April 30th, 2011 at 22:25
“What could possibly go wrong for this creature?”
My brain overheated before it could come up with one. :( Without personally knowing him, one can only speculate. And speculating negative things about this guy feels like a great sin – it’s almost like wishing him ill, which translates to bitterness, which would make him all the more the better person. (Sobra na yan!) And how can one suspect of anything going wrong about Jaime Urquijo while staring at that angelic face? How?!
They so love the name “Jaime.” It’s like “Nick” for the Greek. So… if you shout “Jaime” in a Zobel de Ayala clan reunion, how many brainy, gorgeous head-turners would respond to that name? I wonder.
Btw, Jaime Urquijo also looks like he’s from the Irish boyband Westlife. (Wahaha! Now that sounds wrong.) Now, if I find out that he can also sing (in tune and with a good voice), I’mma cry drowning in my own bitterness.
April 30th, 2011 at 23:20
Naka-insert si kuya. Well-behaved talaga. Well, whether I tuck in my shirt or not, I am still one of the downtrodden.
May 1st, 2011 at 14:24
So… if you shout “Jaime” in a Zobel de Ayala clan reunion, how many brainy, gorgeous head-turners would respond to that name? I wonder.
bella_luna, let’s do that. For science.
May 1st, 2011 at 18:24
Mali. They do not shout. Everyone will just look at the rude gatecrasher.
May 1st, 2011 at 21:01
I’m placing the copy of the article at my cubicle.
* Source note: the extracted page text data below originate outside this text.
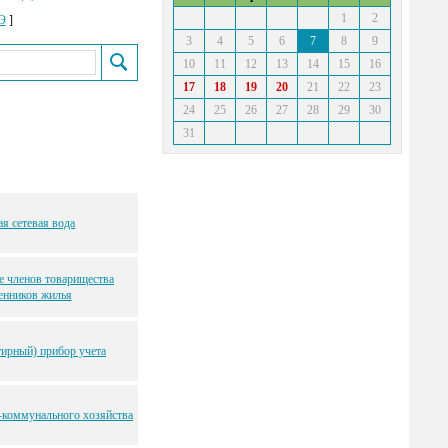
1
2
Э
]
3
4
5
6
7
8
9
10
11
12
13
14
15
16
17
18
19
20
21
22
23
24
25
26
27
28
29
30
31
я сетевая вода
е членов товарищества
енников жилья
ирный) прибор учета
коммунального хозяйства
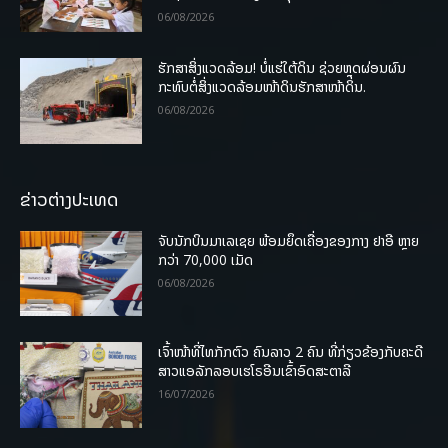
06/08/2026
ຮັກສາສິ່ງແວດລ້ອມ! ບໍ່ແຮ່ໃຕ້ດິນ ຊ່ວຍຫຼຸດຜ່ອນຜົນ
ກະທົບຕໍ່ສິ່ງແວດລ້ອມໜ້າດິນຮັກສາໜ້າດິນ.
06/08/2026
ຂ່າວຕ່າງປະເທດ
ຈັບນັກບິນມາເລເຊຍ ພ້ອມຍຶດເຄື່ອງຂອງກາງ ຢາອີ ຫຼາຍ
ກວ່າ 70,000 ເມັດ
06/08/2026
ເຈົ້າໜ້າທີ່ໄທກັກຕົວ ຄົນລາວ 2 ຄົນ ທີ່ກ່ຽວຂ້ອງກັບຄະດີ
ສາວແອລັກລອບເຮໂຣອີນເຂົ້າອົດສະຕາລີ
16/07/2026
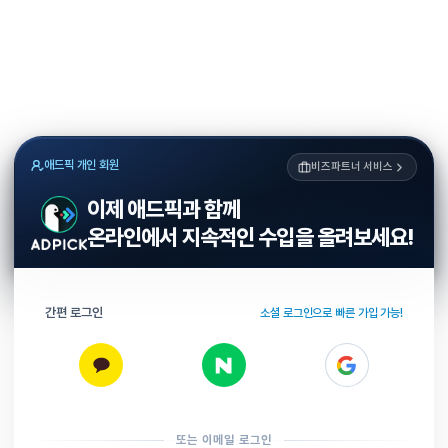
애드픽 개인 회원
비즈파트너 서비스
이제 애드픽과 함께
온라인에서 지속적인 수입을 올려보세요!
간편 로그인
소셜 로그인으로 빠른 가입 가능!
또는 이메일 로그인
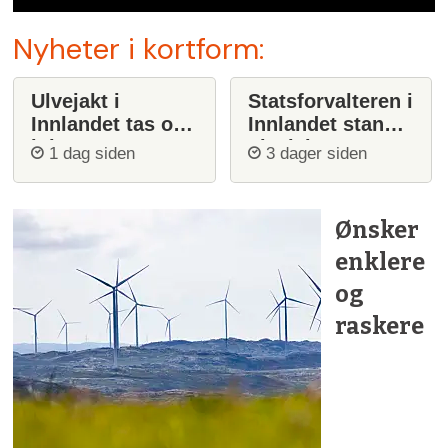
Nyheter i kortform:
Ulvejakt i
Statsforvalteren i
Innlandet tas opp
Innlandet stanser
igjen
ulvejakt
1 dag siden
3 dager siden
Ønsker
enklere
og
raskere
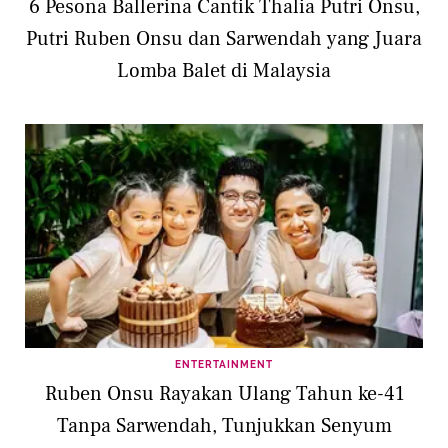
6 Pesona Ballerina Cantik Thalia Putri Onsu,
Putri Ruben Onsu dan Sarwendah yang Juara
Lomba Balet di Malaysia
ENTERTAINMENT
Ruben Onsu Rayakan Ulang Tahun ke-41
Tanpa Sarwendah, Tunjukkan Senyum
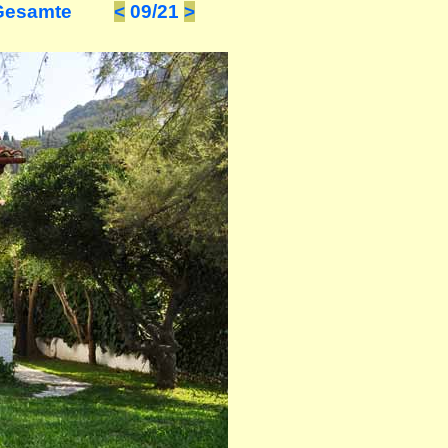
 Gesamte
<
09/21
>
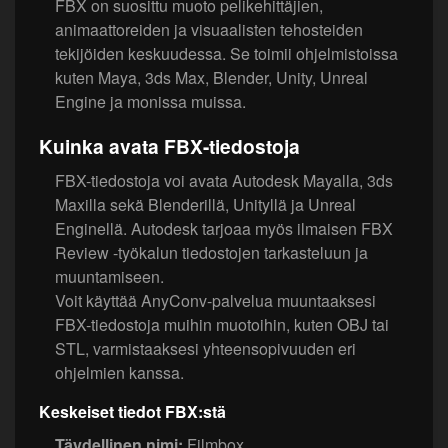
FBX on suosittu muoto pelikehittäjien,
animaattoreiden ja visuaalisten tehosteiden
tekijöiden keskuudessa. Se toimii ohjelmistoissa
kuten Maya, 3ds Max, Blender, Unity, Unreal
Engine ja monissa muissa.
Kuinka avata FBX-tiedostoja
FBX-tiedostoja voi avata Autodesk Mayalla, 3ds
Maxilla sekä Blenderillä, Unityllä ja Unreal
Enginellä. Autodesk tarjoaa myös ilmaisen FBX
Review -työkalun tiedostojen tarkasteluun ja
muuntamiseen.
Voit käyttää AnyConv-palvelua muuntaaksesi
FBX-tiedostoja muihin muotoihin, kuten OBJ tai
STL, varmistaaksesi yhteensopivuuden eri
ohjelmien kanssa.
Keskeiset tiedot FBX:stä
Täydellinen nimi:
Filmbox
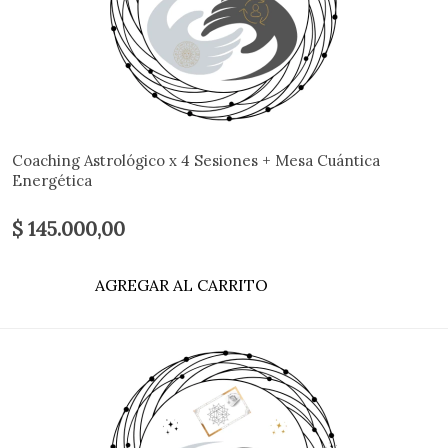
Coaching Astrológico x 4 Sesiones + Mesa Cuántica
Energética
$ 145.000,00
AGREGAR AL CARRITO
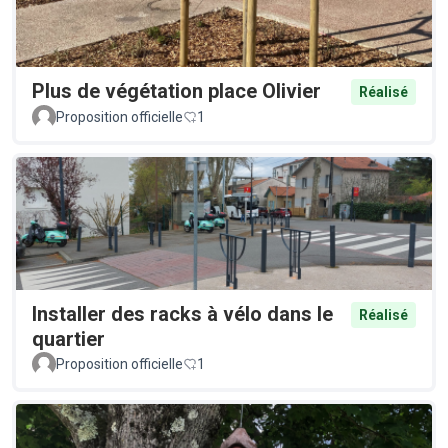
Plus de végétation place Olivier
Réalisé
Proposition officielle
1
Installer des racks à vélo dans le
Réalisé
quartier
Proposition officielle
1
All the ladies and gays at the office will be at my beck and call, nyahahahaha!!!
Jaime, even if I work in Quezon City now, I left my heart in Makati (specifically at Greenbelt 5 – together with my bangaw shades, soft served ice creams and little black dress).
And look it here, we have something in common: our names don’t fit on social security forms! Cheers! LOL!
May 2nd, 2011 at 14:42
ouch! his knees..
May 3rd, 2011 at 16:13
everything about the rugby boys’ big.
May 6th, 2011 at 00:28
@hungrycurious: :) Also for science, we’ll find out how many times we can tumble and bounce from the gates once we’re forced out by the guards.
@jessicazafra: Oh right. Overheated brain didn’t realize that. (excuses…) :P Better to check the family tree to find out. If they keep one. Which could be a lot of work for the keeper – beginning with writing long names.
@julesmariano: however, it looks like Jaime Urquijo’s ego is inversely proportional to his stature.